Cerebral blood flow (CBF) indicates both vascular integrity and brain function. Regional CBF can be non-invasively measured with arterial spin labeling (ASL) perfusion MRI. By repeating the same ASL MRI sequence several times, each with a different post-labeling delay (PLD), another important neurovascular index, the arterial transit time (ATT) can be estimated by fitting the acquired ASL signal to a kinetic model. This process however faces two challenges: one is the multiplicatively prolonged scan time, making it impractically for clinical use due to the escalated risk of motions; the other is the reduced signal-to-noise-ratio (SNR) in the long PLD scans due to the T1 decay of the labeled spins. Increasing SNR needs more repetitions which will further increase the total scan time.
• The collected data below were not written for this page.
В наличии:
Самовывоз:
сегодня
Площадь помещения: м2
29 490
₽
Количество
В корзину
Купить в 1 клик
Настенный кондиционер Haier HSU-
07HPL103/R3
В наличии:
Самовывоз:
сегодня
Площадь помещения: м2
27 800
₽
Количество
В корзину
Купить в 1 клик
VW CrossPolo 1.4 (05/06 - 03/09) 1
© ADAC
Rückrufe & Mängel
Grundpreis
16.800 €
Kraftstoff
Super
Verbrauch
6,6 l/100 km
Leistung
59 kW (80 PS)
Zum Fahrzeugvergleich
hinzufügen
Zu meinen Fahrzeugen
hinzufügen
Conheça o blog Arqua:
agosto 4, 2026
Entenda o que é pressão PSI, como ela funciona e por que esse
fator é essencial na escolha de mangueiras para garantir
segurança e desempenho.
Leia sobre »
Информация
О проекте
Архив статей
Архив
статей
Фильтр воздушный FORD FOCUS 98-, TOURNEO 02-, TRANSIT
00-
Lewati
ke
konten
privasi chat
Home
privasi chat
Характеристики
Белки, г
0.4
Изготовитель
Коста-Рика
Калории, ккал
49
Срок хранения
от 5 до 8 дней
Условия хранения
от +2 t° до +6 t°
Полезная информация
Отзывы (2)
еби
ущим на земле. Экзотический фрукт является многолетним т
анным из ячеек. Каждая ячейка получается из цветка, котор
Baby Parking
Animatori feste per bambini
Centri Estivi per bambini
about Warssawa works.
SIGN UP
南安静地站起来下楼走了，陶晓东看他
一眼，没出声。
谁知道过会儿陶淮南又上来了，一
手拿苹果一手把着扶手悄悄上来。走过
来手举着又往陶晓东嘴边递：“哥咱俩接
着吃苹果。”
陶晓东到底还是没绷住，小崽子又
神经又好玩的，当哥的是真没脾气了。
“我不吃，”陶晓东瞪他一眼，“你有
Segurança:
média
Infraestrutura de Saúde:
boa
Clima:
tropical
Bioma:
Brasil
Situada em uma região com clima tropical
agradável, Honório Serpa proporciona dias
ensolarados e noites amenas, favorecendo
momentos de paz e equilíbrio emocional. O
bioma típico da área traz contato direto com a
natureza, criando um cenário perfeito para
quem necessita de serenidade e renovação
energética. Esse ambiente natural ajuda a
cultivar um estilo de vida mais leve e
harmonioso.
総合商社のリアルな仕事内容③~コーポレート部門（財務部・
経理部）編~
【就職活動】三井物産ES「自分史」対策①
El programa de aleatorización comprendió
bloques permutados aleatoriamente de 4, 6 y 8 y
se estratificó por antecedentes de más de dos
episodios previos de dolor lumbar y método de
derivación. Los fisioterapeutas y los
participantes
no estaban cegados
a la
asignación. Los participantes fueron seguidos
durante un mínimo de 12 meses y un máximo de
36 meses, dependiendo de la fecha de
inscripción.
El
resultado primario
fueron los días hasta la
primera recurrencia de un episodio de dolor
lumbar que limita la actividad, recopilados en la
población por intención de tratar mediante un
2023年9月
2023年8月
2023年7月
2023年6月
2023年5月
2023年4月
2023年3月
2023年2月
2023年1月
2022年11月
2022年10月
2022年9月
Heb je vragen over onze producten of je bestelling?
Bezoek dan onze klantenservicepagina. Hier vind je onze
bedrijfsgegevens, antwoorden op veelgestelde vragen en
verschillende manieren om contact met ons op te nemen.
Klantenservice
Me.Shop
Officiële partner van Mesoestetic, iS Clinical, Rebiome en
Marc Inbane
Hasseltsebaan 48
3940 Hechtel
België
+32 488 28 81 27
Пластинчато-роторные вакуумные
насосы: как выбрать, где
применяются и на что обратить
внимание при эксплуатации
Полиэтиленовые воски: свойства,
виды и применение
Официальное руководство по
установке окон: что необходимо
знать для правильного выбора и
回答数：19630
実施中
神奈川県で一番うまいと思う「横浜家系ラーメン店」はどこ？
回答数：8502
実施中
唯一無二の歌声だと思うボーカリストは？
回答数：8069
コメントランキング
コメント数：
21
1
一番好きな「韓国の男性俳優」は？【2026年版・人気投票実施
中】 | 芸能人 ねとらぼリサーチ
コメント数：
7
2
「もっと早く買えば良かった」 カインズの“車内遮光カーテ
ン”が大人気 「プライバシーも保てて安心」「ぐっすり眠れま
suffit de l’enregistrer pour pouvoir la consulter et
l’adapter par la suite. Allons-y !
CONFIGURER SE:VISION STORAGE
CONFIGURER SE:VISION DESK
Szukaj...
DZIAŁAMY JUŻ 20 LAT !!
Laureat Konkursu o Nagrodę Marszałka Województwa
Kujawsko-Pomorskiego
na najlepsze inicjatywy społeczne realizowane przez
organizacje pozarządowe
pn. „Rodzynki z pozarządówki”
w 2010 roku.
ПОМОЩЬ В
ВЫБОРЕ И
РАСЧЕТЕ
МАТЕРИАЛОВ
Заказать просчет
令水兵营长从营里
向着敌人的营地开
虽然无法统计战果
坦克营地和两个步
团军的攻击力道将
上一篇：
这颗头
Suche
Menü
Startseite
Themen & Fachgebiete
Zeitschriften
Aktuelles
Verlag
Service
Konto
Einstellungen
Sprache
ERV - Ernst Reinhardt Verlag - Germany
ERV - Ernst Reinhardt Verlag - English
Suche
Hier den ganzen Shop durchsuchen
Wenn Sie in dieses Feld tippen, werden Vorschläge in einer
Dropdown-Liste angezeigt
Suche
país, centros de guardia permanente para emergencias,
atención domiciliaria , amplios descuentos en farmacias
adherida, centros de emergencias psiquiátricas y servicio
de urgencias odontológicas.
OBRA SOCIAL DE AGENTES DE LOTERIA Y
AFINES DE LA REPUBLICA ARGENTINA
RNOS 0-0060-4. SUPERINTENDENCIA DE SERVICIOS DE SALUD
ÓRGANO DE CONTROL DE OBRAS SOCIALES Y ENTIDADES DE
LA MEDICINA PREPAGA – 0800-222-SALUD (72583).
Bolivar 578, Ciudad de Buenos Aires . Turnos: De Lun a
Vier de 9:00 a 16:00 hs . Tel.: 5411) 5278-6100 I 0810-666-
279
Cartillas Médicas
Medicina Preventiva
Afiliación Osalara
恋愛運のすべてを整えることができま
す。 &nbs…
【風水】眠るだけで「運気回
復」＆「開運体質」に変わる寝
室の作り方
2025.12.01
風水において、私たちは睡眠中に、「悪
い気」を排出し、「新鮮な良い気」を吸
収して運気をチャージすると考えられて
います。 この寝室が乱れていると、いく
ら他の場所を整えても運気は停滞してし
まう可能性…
Currently, there lacks a way to accurately estimate ATT from a parsimonious number of PLDs. In this paper, we proposed a deep learning-based algorithm to reduce the number of PLDs and to accurately estimate ATT and CBF. Two separate deep networks were trained: one is designed to estimate CBF and ATT from ASL data with a single PLD; the other is to estimate CBF and ATT from ASL data with two PLDs. The models were trained and tested using the large Human Connectome Project multiple-PLD ASL MRI. Performance of the DL-based approach was compared to the traditional full dataset-based data fitting approach. Our results showed that ATT and CBF can be reliably estimated using deep networks even with one PLD.